Following is a fragment of code from the log line parsing loop showing the hack:

# the incoming line may be in CLF or vhost_common format
# split the line on space to tokenize it
my @d = split(' ', $line);
next if !defined $d[0];
my $vhost = $d[0];
# the vhost token is in format "servername:port"
# and the next token (the first in the CLF format) is
# the remote host address in format "xxx.xxx.xxx" so
# the presence of the ':' tells us the type
# of format we have
my $idx = index $vhost, ':';
if ($idx >= 0) {
  # we have detected the vhost info
  # I remove the port info, you may want it
  $vhost = substr $vhost, 0, $idx;
  # remove the vhost token from the list
  shift @d;
  # reconstitute the log line into the CLF
  $line = join(' ', @d);
}
else {
  # we din't find vhost so set it to zero
  $vhost = 0;
}
# parse the CLF
my $href = $p->parse($line);
if ($vhost) {
  # add the vhost to the hash
  $href->{vhost} = $vhost;
}

I'm sure the code can be improved, but it does work as is.

2011-06-08

SSL Certificates, Virtual Web Sites, Perl for Apache AuthDigest

Note that I have changed two of my favorite links: (1) Debian is now my Linux distribution of choice and (2) I had to fall back to the more powerful Apache HTTPD server because of features I could not find elsewhere.

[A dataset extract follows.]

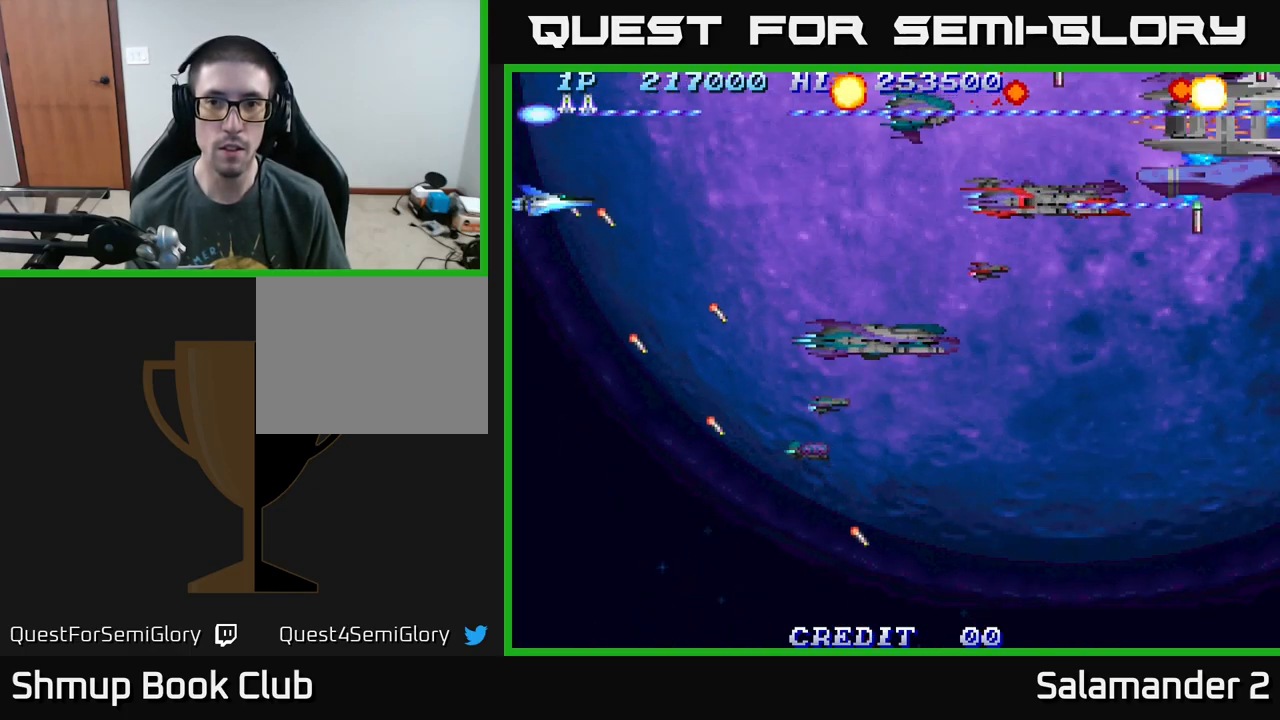
{"buttons": ["A", "DPAD_DOWN"], "right_stick": "center", "events": [[67, "DPAD_RIGHT", "down"], [250, "DPAD_RIGHT", "up"], [350, "DPAD_RIGHT", "down"], [400, "DPAD_RIGHT", "up"]]}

I have just finished two Perl scripts to aid in Apache htdigest handling for large numbers of users (a database solution will be better but I don't have the time for that at the moment). The first uses the program *nix program pwgen() to yield reasonably secure clear text passwords for an input list of user names. The second takes an input list of pairs of user names with clear text passwords and produces an Apache htdigest file. I will post them if I get any interested responses.

I have been working part time on multiple virtual hosts on my single cloud httpd server and have learned much--with lots to go. The main sites are two for my college and high school graduating classes and one for my company (and I would be very interested in critiques of them):

In the process of building the web sites I found a source for a reasonably priced SSL certificate for multiple virtual hosts on a single server: StartSSL whom I highly recommend.